FIG. 2 shows a situation where the whip antenna 110 as constructed above is retracted into the mobile terminal. It can be seen from the drawing that the distal end of the wire 111 is separated from the lower end of the bushing 120 by a predetermined distance. This is to avoid any obstacle to the helical antenna 100 receiving electrical waves when the whip antenna 110 is retracted. With the whip antenna 110 retracted, the mobile terminal receives electrical waves only with the helical antenna connected to the bushing 120.

Now, a description will be made in connection with FIG. 3 as to a situation where the whip antenna 110 is extended. The driving motor 130 operates according to a specified control signal and transfers its torque to the rollers 131, allowing the whip antenna 110 to be extended. The non-conducting projection 113 is suspended on a stopper 140 when the whip antenna 110 is completely extended. Here, the connection 114 provided at the lower end of the intermediate portion 117 is disposed at the position of the bushing 120.

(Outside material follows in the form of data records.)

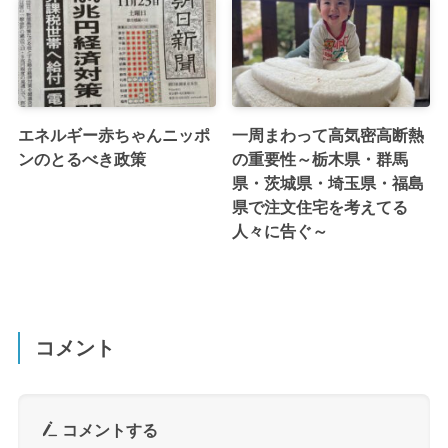
エネルギー赤ちゃんニッポ
一周まわって高気密高断熱
ンのとるべき政策
の重要性～栃木県・群馬
県・茨城県・埼玉県・福島
県で注文住宅を考えてる
人々に告ぐ～
コメント
コメントする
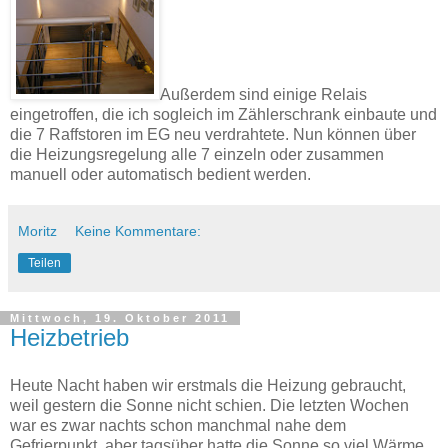
Außerdem sind einige Relais
eingetroffen, die ich sogleich im Zählerschrank einbaute und
die 7 Raffstoren im EG neu verdrahtete. Nun können über
die Heizungsregelung alle 7 einzeln oder zusammen
manuell oder automatisch bedient werden.
Moritz
Keine Kommentare:
Teilen
Mittwoch, 19. Oktober 2011
Heizbetrieb
Heute Nacht haben wir erstmals die Heizung gebraucht,
weil gestern die Sonne nicht schien. Die letzten Wochen
war es zwar nachts schon manchmal nahe dem
Gefrierpunkt, aber tagsüber hatte die Sonne so viel Wärme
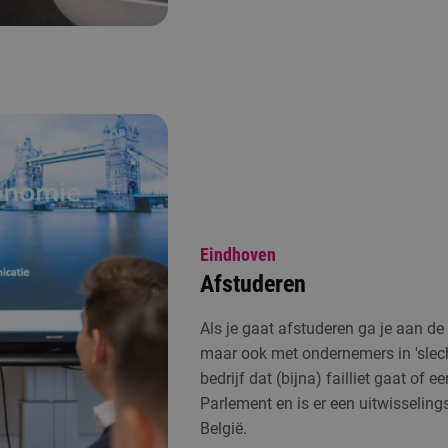
Eindhoven
Afstuderen
Als je gaat afstuderen ga je aan d
maar ook met ondernemers in 'slech
bedrijf dat (bijna) failliet gaat o
Parlement en is er een uitwisseli
België.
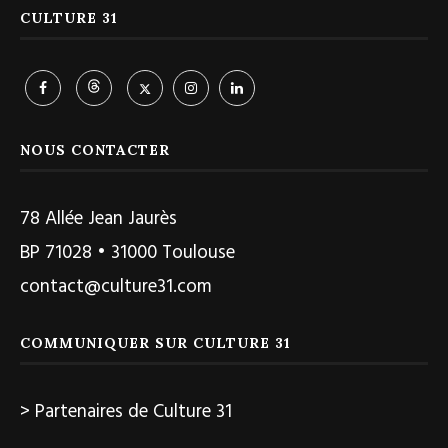
CULTURE 31
NOUS CONTACTER
78 Allée Jean Jaurès
BP 71028 • 31000 Toulouse
contact@culture31.com
COMMUNIQUER SUR CULTURE 31
> Partenaires de Culture 31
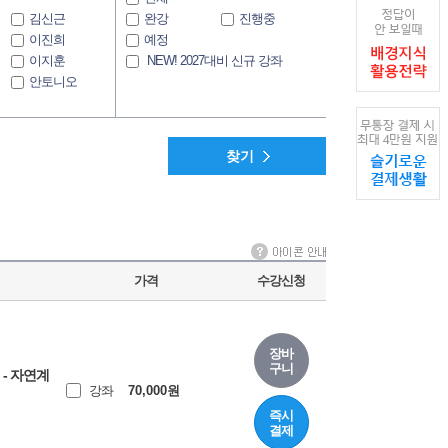
김신근
완강
진행중
이진희
예정
이지훈
NEW! 2027대비 신규 강좌
안토니오
윤여홍
조수현
이수민
찾기
김수환
김응석
가격
수강신청
장바
구니
 - 자연계
강좌
70,000
원
즉시
결제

Referring to FIG. 5a and FIG. 5b, there is shown a matching characteristic wherein FIG. 5a illustrates a retracted state of the antenna and FIG. 5b illustrates an extended state thereof. Herein, FS refers to the “Free Space” and “TP” to the “Talk Position”.

Referring to FIGS. 7a and 7b, there is shown a matching characteristic wherein FIG. 7a illustrates a retracted state of the antenna and FIG. 7b illustrates an extended state thereof.

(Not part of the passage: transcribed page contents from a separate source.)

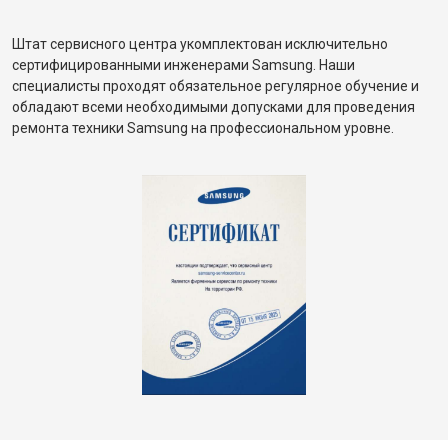
Штат сервисного центра укомплектован исключительно
сертифицированными инженерами Samsung. Наши
специалисты проходят обязательное регулярное обучение и
обладают всеми необходимыми допусками для проведения
ремонта техники Samsung на профессиональном уровне.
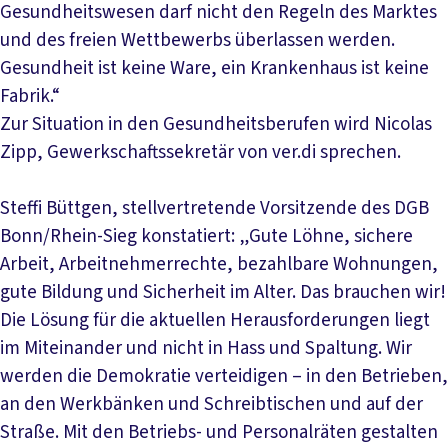
Gesundheitswesen darf nicht den Regeln des Marktes
und des freien Wettbewerbs überlassen werden.
Gesundheit ist keine Ware, ein Krankenhaus ist keine
Fabrik.“
Zur Situation in den Gesundheitsberufen wird Nicolas
Zipp, Gewerkschaftssekretär von ver.di sprechen.
Steffi Büttgen, stellvertretende Vorsitzende des DGB
Bonn/Rhein-Sieg konstatiert: „Gute Löhne, sichere
Arbeit, Arbeitnehmerrechte, bezahlbare Wohnungen,
gute Bildung und Sicherheit im Alter. Das brauchen wir!
Die Lösung für die aktuellen Herausforderungen liegt
im Miteinander und nicht in Hass und Spaltung. Wir
werden die Demokratie verteidigen – in den Betrieben,
an den Werkbänken und Schreibtischen und auf der
Straße. Mit den Betriebs- und Personalräten gestalten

The present invention antenna has gain/matching characteristics as illustrated in FIGS. 7a and 7b and FIGS. 8A to 8D, similar to those of the related art antenna as in FIGS. 5a and 5b and FIGS. 6A to 6D, while having a novel construction which facilitates the extension/retraction process of the antenna.

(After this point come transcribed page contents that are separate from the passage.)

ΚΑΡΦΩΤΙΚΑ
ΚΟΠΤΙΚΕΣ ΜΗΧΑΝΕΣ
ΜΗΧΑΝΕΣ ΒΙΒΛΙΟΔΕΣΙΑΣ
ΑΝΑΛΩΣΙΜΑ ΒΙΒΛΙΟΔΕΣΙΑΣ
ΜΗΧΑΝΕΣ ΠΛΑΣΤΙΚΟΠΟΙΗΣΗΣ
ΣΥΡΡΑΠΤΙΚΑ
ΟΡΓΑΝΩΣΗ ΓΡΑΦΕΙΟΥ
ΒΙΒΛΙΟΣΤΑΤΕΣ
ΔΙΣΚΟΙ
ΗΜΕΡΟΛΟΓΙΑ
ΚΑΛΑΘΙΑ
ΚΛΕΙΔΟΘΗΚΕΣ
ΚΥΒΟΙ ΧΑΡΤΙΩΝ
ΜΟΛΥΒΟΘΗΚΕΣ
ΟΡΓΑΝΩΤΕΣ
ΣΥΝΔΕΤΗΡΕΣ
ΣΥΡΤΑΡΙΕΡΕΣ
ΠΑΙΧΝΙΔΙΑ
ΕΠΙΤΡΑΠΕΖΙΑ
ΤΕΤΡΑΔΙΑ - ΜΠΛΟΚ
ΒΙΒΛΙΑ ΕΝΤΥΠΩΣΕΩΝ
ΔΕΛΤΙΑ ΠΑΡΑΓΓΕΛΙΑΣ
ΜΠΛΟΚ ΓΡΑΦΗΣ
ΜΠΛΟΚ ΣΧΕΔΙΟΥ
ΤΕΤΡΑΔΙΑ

While the invention has been shown and described with reference to a certain preferred embodiment thereof, it will be understood by those skilled in the art that various changes in form and details may be made therein without departing from the spirit and scope of the invention as defined by the appended claims.

Claims

1. A whip antenna of an antenna structure of a mobile terminal, the antenna structure including, a helical antenna mounted to the mobile terminal and having the whip antenna passing therethrough in a lengthwise direction thereof, a bushing for fixing the helical antenna to the mobile terminal and connecting one of the helical antenna and the whip antenna to a radio frequency (RF) block, a projection for stopping extension of the whip antenna, a driving motor assembly including rollers for generating a driving force to retract/extend the whip antenna according to a specified control signal, the whip antenna comprising:

a non-conducting upper portion disposed at a position adjacent the helical antenna when the whip antenna is retracted;

an intermediate portion including a conducting wire isolated with an insulating material of a predetermined thickness, and a conducting connector having a predetermined width to be coupled to the bushing when the whip antenna is extended; and

a non-conducting lower portion having the projection at the lower end thereof,

wherein the upper portion, the intermediate portion and the lower portion are equal in diameter.

2. The whip antenna according to claim 1, wherein the upper portion, intermediate portion, and lower portion are equal in diameter along their respective lengths which are in contact with said motor assembly.